Maestro Andrew Litton on the Definitive Holiday Score

Peter Ilyitch Tschaikovsky is one of the most beloved composers of all time, including by George Balanchine, who considered the composer's final ballet, The Nutcracker, to be a masterpiece. Tschaikovsky began work on The Nutcracker in February 1891 and kept at it amidst extensive travels, not least of which was a famous 25-day trip to New York during which he took part in the grand opening celebrations of Carnegie Hall. On his way back home, Tschaikovsky passed through Paris, where he was enchanted by his first encounter with a new instrument called the Celesta. From the moment he heard the beautiful bell tones, he knew he had found the sound of his Sugarplum and her Land of Sweets!

The Celesta’s very first musical entrance in the score corresponds with the Sugarplum Fairy’s first entrance onstage in Act II. In our production, the music continues with the Dance of the Sugarplum Fairy, which is entirely a Celesta solo with string accompaniment. So, what is a Celesta? It is basically a bell-piano and looks like a small upright piano. It was invented in 1886 in Paris by Auguste Mustel, whose family specialized in keyboard instruments.

Unity Phelan as the Sugarplum Fairy

Following the enchanting Dance of the Sugarplum Fairy, the seven pieces that make up the grand divertissement part of the Second Act are wonderful examples of Tschaikovsky’s flair for color and instrumentation. Chocolate is a dance with rhythmic drive, lush harmonies, and castanets. Coffee includes a slow, undulating, recurring rhythm in the violas and cellos accompanied by the gentle sound of a tambourine. Tea features bouncing bassoons and a virtuosic solo flute, while Candy Canes is inspired by a boisterous Russian and Ukrainian folk dance called a Trepak, and Marzipan presents a charming trio of flutes. Mother Ginger is an orchestral tour-de-force that perfectly captures the larger-than-life character of the Mother herself.

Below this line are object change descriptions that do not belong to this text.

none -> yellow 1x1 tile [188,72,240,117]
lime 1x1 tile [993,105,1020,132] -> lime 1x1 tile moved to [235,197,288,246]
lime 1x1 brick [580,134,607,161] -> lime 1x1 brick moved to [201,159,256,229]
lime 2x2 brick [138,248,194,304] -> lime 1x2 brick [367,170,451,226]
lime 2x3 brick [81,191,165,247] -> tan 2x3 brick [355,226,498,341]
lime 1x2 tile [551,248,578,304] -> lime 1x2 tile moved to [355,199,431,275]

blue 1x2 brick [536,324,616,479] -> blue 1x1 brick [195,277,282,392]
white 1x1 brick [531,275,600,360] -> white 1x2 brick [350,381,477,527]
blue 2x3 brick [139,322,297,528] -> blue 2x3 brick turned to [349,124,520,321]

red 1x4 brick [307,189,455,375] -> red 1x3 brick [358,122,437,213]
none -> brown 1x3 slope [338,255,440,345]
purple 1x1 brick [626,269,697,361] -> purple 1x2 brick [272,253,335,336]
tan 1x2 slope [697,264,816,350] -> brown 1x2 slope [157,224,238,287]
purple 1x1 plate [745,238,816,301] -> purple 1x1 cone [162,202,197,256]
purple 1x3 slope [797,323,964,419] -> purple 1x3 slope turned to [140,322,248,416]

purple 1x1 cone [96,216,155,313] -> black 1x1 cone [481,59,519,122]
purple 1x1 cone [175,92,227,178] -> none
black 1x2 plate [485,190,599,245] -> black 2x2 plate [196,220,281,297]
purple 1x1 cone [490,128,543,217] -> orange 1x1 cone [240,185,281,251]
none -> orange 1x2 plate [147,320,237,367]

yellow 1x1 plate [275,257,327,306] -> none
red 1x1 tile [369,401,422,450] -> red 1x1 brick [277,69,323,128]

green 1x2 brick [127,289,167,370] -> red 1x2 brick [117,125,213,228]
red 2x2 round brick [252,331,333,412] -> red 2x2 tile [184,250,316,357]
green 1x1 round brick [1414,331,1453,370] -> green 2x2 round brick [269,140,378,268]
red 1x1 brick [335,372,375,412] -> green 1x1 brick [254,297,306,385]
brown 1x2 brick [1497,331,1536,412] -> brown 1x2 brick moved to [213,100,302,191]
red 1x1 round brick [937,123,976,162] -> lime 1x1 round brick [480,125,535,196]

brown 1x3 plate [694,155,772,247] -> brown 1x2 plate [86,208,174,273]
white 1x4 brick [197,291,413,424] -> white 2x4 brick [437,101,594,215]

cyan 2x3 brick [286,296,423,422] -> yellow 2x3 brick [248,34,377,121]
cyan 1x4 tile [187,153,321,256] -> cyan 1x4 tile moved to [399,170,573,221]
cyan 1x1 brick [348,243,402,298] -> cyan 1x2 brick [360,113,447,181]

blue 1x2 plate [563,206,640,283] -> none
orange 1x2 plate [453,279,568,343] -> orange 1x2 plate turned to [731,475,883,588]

Every Tschaikovsky ballet has several hit waltzes, and Nutcracker offers up three, with my favorite and greatest of them all being the the final piece of this section in the ballet: the beloved Waltz of the Flowers. It may be my favorite waltz of all time, and I say that meaning no disrespect to Johann Strauss and family! It’s the perfect length, has gorgeous melodies, and has a heart-breaking middle section that only Tschaikovsky could pull off in what is otherwise a very light-hearted setting.

Mira Nadon as Dewdrop with her Flowers

The Second Act ends with the pas de deux danced by the Sugarplum Fairy and Her Cavalier, which has some of the most passionate and romantic music that Tschaikovsky ever wrote. It’s almost as if we can hear the composer thinking, "Enough kid-stuff. Here are the adults!" The irony is that the beautiful melody of this movement in the score is nothing more than a G major scale. Only a genius like Tschaikovsky could turn something as prosaic as a scale into something so beautiful. In fact, he does it twice, even in E minor. Legend has it that a friend wagered with Tschaikovsky that he couldn’t write a melody using just a scale. Tschaikovsky allegedly asked whether it mattered if the scale went up or down and was told it did not. Tschaikovsky was not only up to the challenge but created a melody fit to crown an unforgettable masterpiece that charms audiences of all ages, year after year. "The Nutcracker at our theater is for children young and old," wrote Balanchine. "That is, for children and for adults who are children at heart. Because, if an adult is a good person, in his heart he is a still a child."